In erster Linie müssen wir junge Menschen für die Pflege begeistern. Es muss dargestellt und auch vorgelebt werden, dass der Beruf einer Pflegekraft so viel mehr ist, als nur Körperpflege. Ich bin der Meinung, dass Azubis gefördert und gefordert werden müssen. Azubis dürfen nicht als billige Arbeitskräfte missbraucht werden. Für sie gelten spezielle Arbeitsgesetze und an die hat sich ein Arbeitgeber zu halten.

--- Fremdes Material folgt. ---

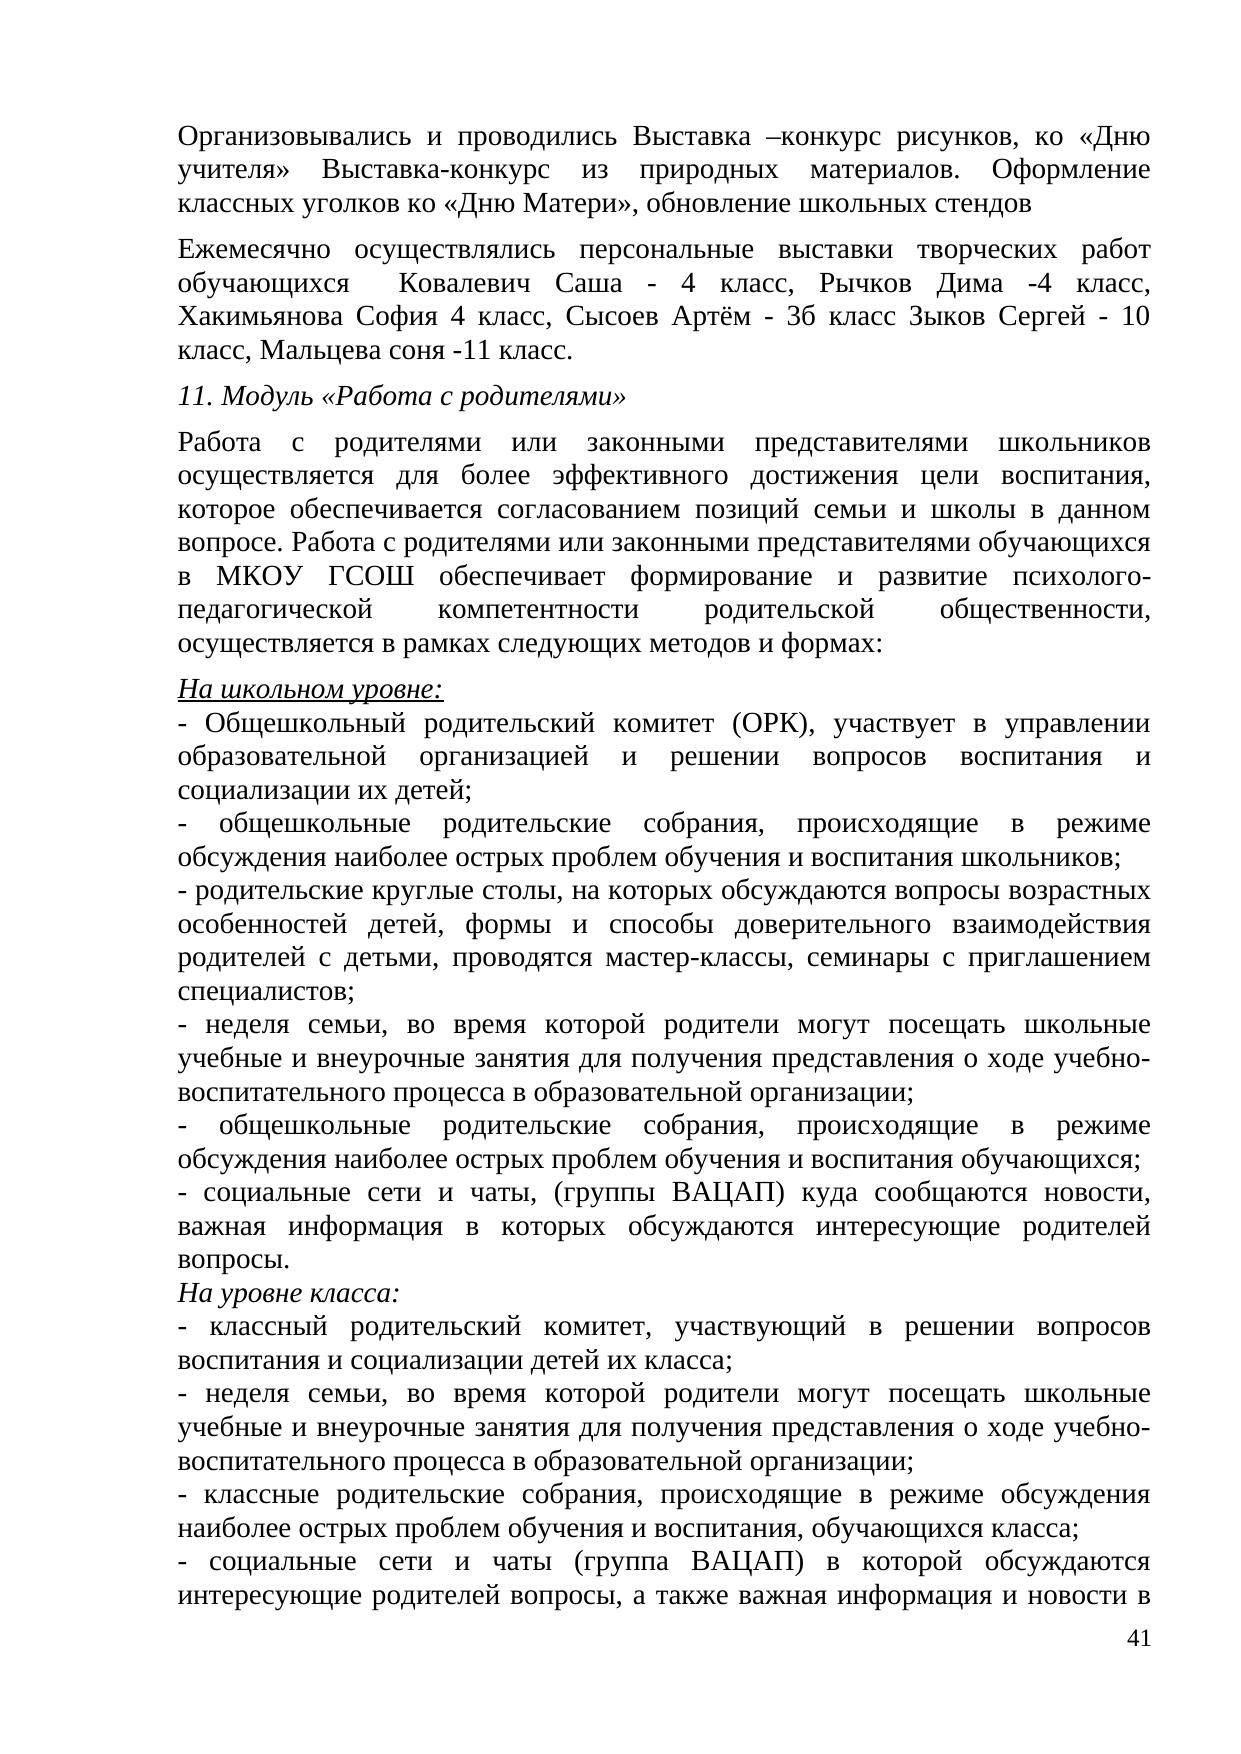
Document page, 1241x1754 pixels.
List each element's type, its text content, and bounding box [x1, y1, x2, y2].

text - Общешкольный родительский комитет (ОРК), участвует в управлении образовательной организацией и решении вопросов воспитания и социализации их детей; [177, 705, 1152, 805]
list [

Azubis müssen von Anfang an, in den täglichen Ablauf, so wie er wirklich ist, eingebunden werden. Auch Azubis müssen verstanden und ins Team integriert werden. Wir haben gegenüber den Azubis aber auch eine Fürsorgepflicht. An schwere Situationen (z. B. Sterbephase, Tod, schwere Erkrankungen) müssen sie langsam und behutsam herangeführt werden. Es hat auch nicht jeder mit 18 Jahren schon den Führerschein oder gar ein Auto. Auch hier könnten unterstützende Hilfen angeboten werden. (Zuschuss zum Führerschein etc.)
Welche Rolle spielen Gehalt und Prämien?
Viele Pflegekräfte bezeichnen ihre Arbeit als Berufung und das Gehalt wird als sekundär angesehen. Natürlich sollte es nicht unter dem ortsüblichen Durchschnitt liegen und der Pflegekraft zum Leben reichen, sonst ist auch das schönste Dienstverhältnis nicht von langer Dauer. Verlässliche Dienstpläne, spannende Aufgaben und Herausforderungen sowie das Gefühl, mit der eigenen Arbeit einen echten Beitrag leisten zu können, werden von vielen über den monetären Faktor gestellt. Gute Vorgesetzte, funktionierende Teams, nette Kollegen und die Anerkennung für gute Leistung ist sehr wichtig für die Zufriedenheit und das Wohlbefinden der Mitarbeiter/innen. Autonomie und Eigenverantwortung sowie flexible Arbeitszeiten runden diese Aufzählung ab. Schließlich hat sich bereits wieder gezeigt, dass sich auch mit Corona, wenig für die beruflich Pflegenden geändert hat. Es wurde geklatscht und gelobt und Bonus gezahlt, aber verbessert wurde nichts. Doch wir benötigen dringend Reformen, damit die vorhandene Pflegequalität in den nächsten Jahren nicht noch deutlicher abnimmt. Anbieter von Pflegeleistungen können einfach nicht genug Personal gegenfinanzieren. Sicher, finanzstarke Unternehmen können kleineren Betrieben Personal abwerben, denn selbst, wenn der kleinere Betrieb ein tolles Team und ein gutes Betriebsklima hat: Wenn eine andere Einrichtung deutlich mehr geldliche und finanzielle Werte bietet, dann wechselt irgendwann auch der loyalste Mitarbeiter.
„Zum Glück halten wir im Haus am See zusammen und auch das Miteinander im Team, inklusive des Führungsteams, ist unschlagbar“, schlussfolgerte Nicolle Zwetsch am Ende des Interviews.